The Catalan Institute for Water Research (ICRA-CERCA) (Institut Català de Recerca de l'Aigua; Instituto Catalán de Investigación del Agua) is a public research institute dedicated to advancing knowledge of the water cycle and promoting sustainable water management through interdisciplinary research and innovation. Based at the Parc Cientific i Tecnologic de la Universitat de Girona, ICRA was established in 2006 by the Government of Catalonia and the University of Girona. It is one of the CERCA centres, a network of publicly funded research institutes promoted by the Government of Catalonia.

ICRA conducts interdisciplinary research on water science, encompassing hydrology, aquatic ecology, environmental chemistry, microbiology, biotechnology, engineering, and environmental economics. Its research addresses a broad range of topics, including water quality, wastewater treatment, water reuse, ecosystem health, emerging contaminants, antimicrobial resistance, climate change adaptation, drought resilience, and sustainable water management, with particular attention to the impacts of human activities on aquatic ecosystems.

ICRA combines fundamental and applied research with technology transfer, innovation, and policy support. It collaborates with universities, research institutions, public administrations, industry, and international organisations at the national and international levels. Much of its work has particular relevance to Mediterranean environments, where water scarcity, drought, and climate change pose major environmental challenges.

== Research Areas ==

=== Resources and Ecosystems ===

This research area investigates the spatial and temporal dynamics of water resources and its potential effects, especially on the structure and function of continental aquatic ecosystems.

Special emphasis is given to irregularities in water resources and the effects of land use and climate change on resources and ecosystems, particularly in the Mediterranean area.

=== Water Quality & Safety ===

This research area is dedicated to offering comprehensive and effective solutions to the water quality challenges, particularly in the Mediterranean region. By assessing water quality—considering chemical, microbiological, and ecotoxicological factors—this approach identifies the essential tools for the efficient management and conservation of water bodies.

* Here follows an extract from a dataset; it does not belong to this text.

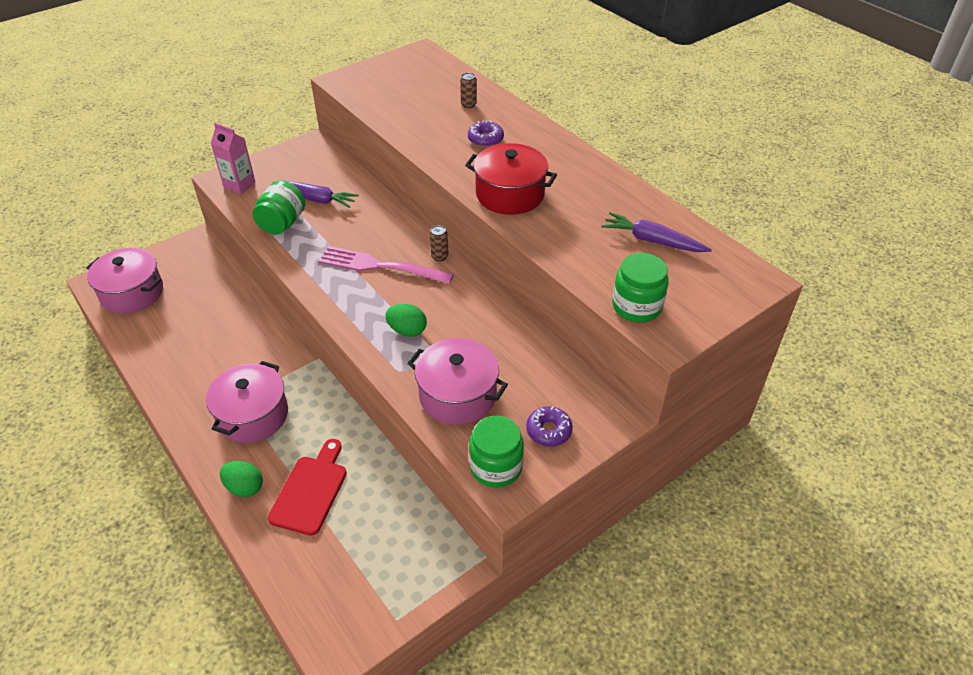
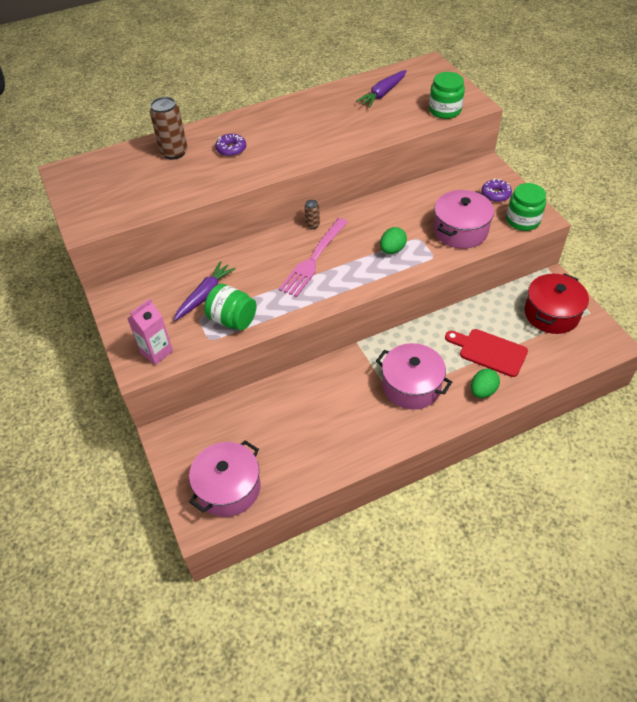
camera: 75 degrees left, 5 degrees up
brown can [460,73,477,108] -> brown can [150,97,187,160], size x1.95
red pot [465,143,557,215] -> red pot moved to [524,273,589,334]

The primary objective of this area is to characterize the concentrations, fate, and mechanisms of action of chemical pollutants and waterborne pathogens, both in aquatic environments and in engineered systems, such as drinking water treatment, wastewater treatment, and reuse systems.

State-of-the-art chemical and microbiological analytical methods are being applied to assess the quality and characteristics of surface waters, groundwater, and treated water, including both drinking water sources and wastewater. The impacts of chemical and microbiological pollutants are evaluated through the One Health approach, which recognizes the interconnectedness of humans, animals, and the environment.

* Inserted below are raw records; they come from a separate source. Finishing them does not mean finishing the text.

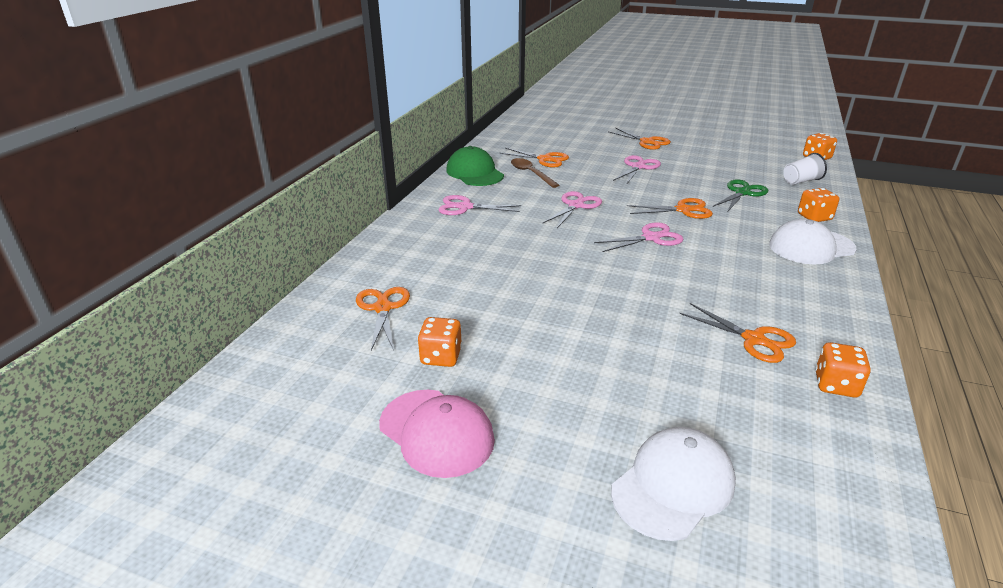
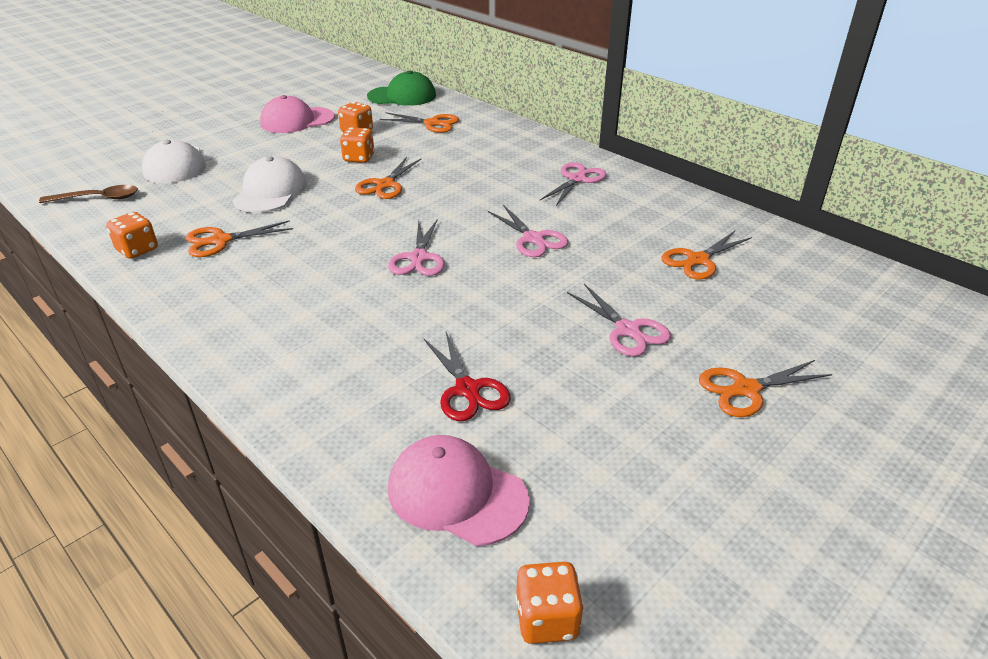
camera: 115 degrees right, 5 degrees up
green cap [446,146,504,186] -> green cap moved to [367,70,436,106]
brown spoon [511,158,559,188] -> brown spoon moved to [39,185,138,203]
orange scissors [627,198,713,219] -> orange scissors moved to [355,157,422,199]
green scissors [713,179,768,211] -> red scissors [423,332,511,421]
white cap [769,219,856,264] -> white cap moved to [232,156,307,213]
white cup [783,153,827,185] -> pink cap [388,435,530,546]
orange dice [798,188,839,222] -> orange dice moved to [340,127,375,163]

=== Technologies and Evaluation ===

This research area develops and evaluates methodologies and technologies for optimizing resources, energy efficiency, and cost minimization of processes related to the urban water system.

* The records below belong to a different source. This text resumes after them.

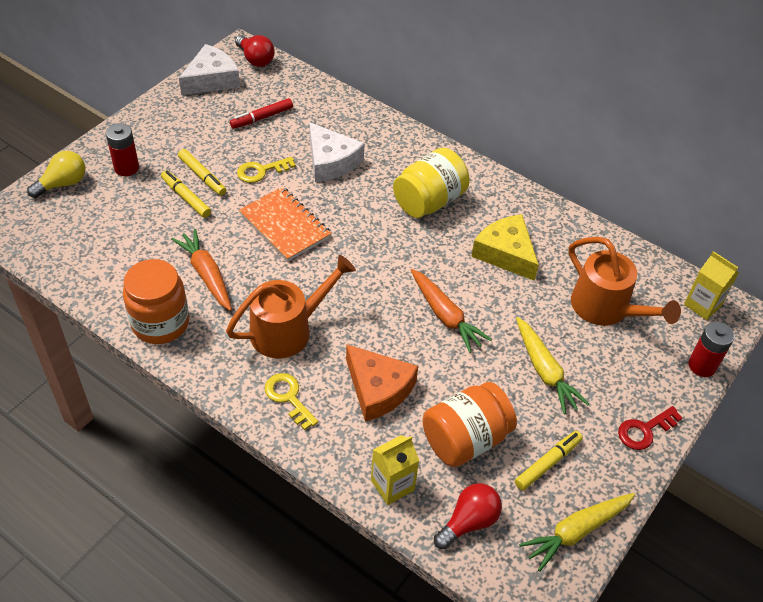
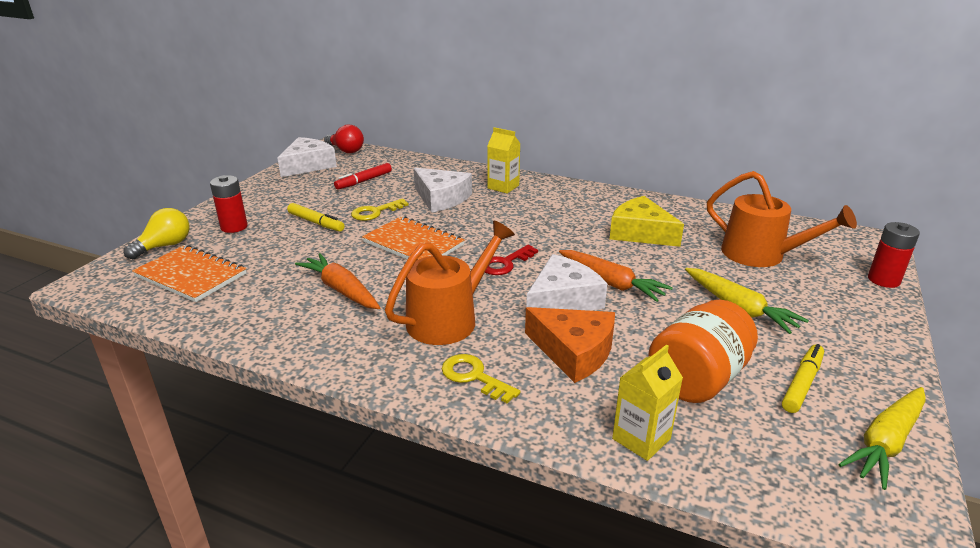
camera: 10 degrees left, 20 degrees down
orange jar [123,259,189,344] -> none
yellow marker [161,170,211,218] -> none
yellow jar [393,148,470,218] -> none
red light bulb [434,483,502,549] -> none
red key [618,406,682,450] -> red key moved to [485,245,538,275]
yellow carton [684,251,739,320] -> yellow carton moved to [487,127,521,194]
none -> orange notebook [132,245,246,302]
none -> white cheese [526,254,607,311]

These objectives are achieved through the application of emerging, resource-optimization technologies of water supply, wastewater treatment, reclamation, and reuse. This area has an integral perspective of the integrated processes involved, from the river to human consumption and back to the system. The development of technologies is related to those best available but not entailing an excessive cost, while striving to achieve resource consumption reduction and optimization, related to water scarcity and improvement of the final product.